SOURCE TEXT>
=== Section Start ===
Integrating a Simulator with HELICS¶
At some point, maybe from the very beginning of your time with HELICS co-simulation, you’ll have an interest or need to include a simulator in your co-simulation that HELICS doesn’t support. Maybe it’s an existing open-source simulator, maybe it’s commercial software, maybe it’s a small controller simulator you’d like to test in an existing model. HELICS has been designed to make it as easy as possible to integrate a new simulator. Before writing code, though, it is important to more specifically define the task.
Simulator Integration Clarifying Questions¶
What is the nature of the code-base being integrated? Is this open-source code that can be fully modified? Is it a simulator, perhaps commercial, that provides an API that will be used? How much control do you, the integrator, have in modifying the behavior of the simulator?
What programming language will be used? - HELICS has bindings for a number of languages and the one that is best to use may or may not be obvious. If you’re integration of the simulator will be through the API of the existing simulator, then you’ll likely be writing a standalone executable that wraps that API. You may be constrained on the choice of languages based on the method of interaction with that API. If the API is accessed through a network socket then you likely have a lot of freedom in language choice. If the API is a library that you call from within wrapper, you will likely be best of using the language of that library.
If you’re writing your own simulator then you have a lot more freedom and the language you use may come down to personal preference and/or performance requirements of the federate.
The languages currently supported by HELICS are:
- Python (2 and 3)
- C# (somewhat limited as of yet)
What is the simulators concept of time? - Understanding how the simulator natively moves through time is essential when determining how time requests will need to be made. Does the simulator have a fixed time-step? Is it user-definable? Does the simulator have any concept of time or is it event-based?
=== Section End ===
DATA TO EXAMINE>
=== Section Start ===
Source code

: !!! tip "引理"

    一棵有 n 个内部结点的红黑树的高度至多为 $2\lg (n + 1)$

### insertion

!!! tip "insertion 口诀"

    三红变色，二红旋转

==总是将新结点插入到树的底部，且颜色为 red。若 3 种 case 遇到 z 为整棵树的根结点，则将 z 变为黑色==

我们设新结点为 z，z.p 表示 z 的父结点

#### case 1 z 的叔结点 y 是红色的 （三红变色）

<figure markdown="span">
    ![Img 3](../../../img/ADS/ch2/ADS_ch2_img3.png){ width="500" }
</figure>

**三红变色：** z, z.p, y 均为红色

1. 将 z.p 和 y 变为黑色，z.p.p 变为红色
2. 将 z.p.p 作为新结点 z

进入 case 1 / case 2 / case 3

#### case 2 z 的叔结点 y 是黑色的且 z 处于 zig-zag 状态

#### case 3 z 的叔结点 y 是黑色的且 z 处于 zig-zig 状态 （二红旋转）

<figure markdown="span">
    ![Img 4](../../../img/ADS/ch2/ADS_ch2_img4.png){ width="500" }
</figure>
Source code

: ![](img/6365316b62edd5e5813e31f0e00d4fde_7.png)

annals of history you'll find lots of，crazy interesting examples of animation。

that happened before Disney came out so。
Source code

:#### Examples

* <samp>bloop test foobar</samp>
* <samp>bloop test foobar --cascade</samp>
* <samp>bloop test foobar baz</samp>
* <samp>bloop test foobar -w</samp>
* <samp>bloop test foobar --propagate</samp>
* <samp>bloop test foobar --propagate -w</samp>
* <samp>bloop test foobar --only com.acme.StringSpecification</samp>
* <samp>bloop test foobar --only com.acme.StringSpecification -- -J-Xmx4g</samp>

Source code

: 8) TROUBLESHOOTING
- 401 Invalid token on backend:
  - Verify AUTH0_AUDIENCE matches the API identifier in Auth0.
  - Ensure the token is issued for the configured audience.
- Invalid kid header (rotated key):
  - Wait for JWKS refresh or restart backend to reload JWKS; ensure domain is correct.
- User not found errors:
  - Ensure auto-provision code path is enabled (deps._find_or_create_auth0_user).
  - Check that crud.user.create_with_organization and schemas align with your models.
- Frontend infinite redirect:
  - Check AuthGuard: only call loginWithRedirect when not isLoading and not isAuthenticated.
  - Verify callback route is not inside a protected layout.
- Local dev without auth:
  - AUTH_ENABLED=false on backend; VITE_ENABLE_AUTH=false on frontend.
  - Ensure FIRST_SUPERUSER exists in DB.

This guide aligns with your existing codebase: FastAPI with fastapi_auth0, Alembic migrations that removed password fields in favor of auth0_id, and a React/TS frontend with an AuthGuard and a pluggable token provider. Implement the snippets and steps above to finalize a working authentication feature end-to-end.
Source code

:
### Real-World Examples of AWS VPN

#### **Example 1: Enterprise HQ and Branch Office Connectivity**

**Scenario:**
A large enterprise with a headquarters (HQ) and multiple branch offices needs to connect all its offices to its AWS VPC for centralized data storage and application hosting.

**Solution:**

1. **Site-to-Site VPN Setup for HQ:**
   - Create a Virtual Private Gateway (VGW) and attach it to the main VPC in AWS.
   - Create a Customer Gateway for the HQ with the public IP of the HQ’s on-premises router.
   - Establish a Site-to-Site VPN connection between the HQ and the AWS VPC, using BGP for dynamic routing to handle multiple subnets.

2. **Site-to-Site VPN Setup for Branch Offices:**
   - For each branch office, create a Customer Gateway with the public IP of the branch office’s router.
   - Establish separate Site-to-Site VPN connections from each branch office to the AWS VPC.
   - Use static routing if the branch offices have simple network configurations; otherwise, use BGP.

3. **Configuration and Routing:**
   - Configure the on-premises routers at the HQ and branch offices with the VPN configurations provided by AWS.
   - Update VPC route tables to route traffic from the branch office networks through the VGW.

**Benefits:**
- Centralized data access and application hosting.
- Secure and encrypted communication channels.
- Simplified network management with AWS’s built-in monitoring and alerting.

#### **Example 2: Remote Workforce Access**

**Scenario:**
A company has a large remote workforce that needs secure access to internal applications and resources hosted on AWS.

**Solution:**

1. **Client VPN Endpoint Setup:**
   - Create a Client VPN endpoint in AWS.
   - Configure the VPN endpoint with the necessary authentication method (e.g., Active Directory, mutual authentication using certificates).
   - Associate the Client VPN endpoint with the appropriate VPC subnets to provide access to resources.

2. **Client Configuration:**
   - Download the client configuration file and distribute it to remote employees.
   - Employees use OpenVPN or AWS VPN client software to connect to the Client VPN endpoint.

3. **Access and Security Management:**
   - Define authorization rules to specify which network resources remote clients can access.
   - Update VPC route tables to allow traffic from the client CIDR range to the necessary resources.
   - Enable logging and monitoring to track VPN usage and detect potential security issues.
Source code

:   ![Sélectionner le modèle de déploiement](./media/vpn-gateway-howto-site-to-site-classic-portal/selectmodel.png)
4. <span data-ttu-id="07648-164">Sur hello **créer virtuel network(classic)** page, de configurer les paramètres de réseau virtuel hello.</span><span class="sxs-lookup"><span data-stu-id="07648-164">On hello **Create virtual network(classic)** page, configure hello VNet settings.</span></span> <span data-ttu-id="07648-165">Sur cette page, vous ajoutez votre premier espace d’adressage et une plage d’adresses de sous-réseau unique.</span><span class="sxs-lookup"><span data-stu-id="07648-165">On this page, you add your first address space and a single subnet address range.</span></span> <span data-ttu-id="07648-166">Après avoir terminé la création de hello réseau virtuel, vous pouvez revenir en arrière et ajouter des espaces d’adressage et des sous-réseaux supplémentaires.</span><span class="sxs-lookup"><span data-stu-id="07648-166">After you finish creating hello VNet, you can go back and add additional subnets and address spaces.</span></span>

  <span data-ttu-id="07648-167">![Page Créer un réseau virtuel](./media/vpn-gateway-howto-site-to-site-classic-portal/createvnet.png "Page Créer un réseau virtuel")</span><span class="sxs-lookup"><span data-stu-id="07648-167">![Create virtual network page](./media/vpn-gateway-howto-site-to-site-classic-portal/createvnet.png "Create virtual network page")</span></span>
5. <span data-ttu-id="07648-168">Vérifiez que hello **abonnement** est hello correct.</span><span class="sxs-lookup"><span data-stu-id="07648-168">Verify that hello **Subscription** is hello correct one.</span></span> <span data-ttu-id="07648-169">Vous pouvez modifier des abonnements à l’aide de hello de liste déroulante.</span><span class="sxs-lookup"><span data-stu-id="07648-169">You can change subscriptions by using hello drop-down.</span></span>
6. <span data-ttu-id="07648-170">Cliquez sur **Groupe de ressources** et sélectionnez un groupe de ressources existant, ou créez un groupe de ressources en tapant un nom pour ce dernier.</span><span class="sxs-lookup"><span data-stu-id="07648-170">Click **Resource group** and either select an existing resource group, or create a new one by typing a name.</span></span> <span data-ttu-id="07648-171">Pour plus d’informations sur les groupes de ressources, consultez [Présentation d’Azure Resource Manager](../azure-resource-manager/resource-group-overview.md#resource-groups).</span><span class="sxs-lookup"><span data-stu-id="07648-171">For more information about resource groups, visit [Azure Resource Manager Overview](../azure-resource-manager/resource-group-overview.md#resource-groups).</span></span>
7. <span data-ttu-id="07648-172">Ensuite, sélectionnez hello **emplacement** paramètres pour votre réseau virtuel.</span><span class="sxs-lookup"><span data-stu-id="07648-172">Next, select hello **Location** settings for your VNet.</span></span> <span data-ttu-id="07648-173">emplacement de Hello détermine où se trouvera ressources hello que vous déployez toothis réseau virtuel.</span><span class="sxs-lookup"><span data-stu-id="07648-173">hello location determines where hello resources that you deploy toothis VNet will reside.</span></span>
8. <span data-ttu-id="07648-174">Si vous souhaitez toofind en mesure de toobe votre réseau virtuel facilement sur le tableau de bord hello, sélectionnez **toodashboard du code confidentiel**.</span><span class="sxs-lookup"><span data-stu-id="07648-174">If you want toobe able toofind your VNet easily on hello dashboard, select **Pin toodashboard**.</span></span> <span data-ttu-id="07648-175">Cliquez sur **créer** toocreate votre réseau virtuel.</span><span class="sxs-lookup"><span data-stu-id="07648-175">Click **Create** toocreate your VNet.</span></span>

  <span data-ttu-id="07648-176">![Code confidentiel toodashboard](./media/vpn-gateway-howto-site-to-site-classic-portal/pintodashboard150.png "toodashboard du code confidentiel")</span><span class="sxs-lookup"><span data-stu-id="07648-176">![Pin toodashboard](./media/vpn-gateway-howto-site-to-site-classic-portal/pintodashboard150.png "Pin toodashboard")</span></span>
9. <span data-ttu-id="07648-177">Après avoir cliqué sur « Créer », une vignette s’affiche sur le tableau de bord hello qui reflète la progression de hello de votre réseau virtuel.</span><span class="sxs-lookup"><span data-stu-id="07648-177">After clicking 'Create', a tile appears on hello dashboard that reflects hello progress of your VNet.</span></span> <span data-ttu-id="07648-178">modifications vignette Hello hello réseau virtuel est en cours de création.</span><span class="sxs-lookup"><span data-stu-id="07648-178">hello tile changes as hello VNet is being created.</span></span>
=== Section End ===
EXERCISE REQUIREMENTS>
**a.** From the simulator integration page, output everything from "Integrating a Simulator" down to "define the task." without any changes.
**b.** According to the simulator integration page, which language is likely best to use when the simulator's API is a library called from within a wrapper?
The items above come from a separate source.

PER-TASK OUTPUTS>
**a.**
Integrating a Simulator with HELICS¶
At some point, maybe from the very beginning of your time with HELICS co-simulation, you’ll have an interest or need to include a simulator in your co-simulation that HELICS doesn’t support. Maybe it’s an existing open-source simulator, maybe it’s commercial software, maybe it’s a small controller simulator you’d like to test in an existing model. HELICS has been designed to make it as easy as possible to integrate a new simulator. Before writing code, though, it is important to more specifically define the task.

**b.** The language of that library.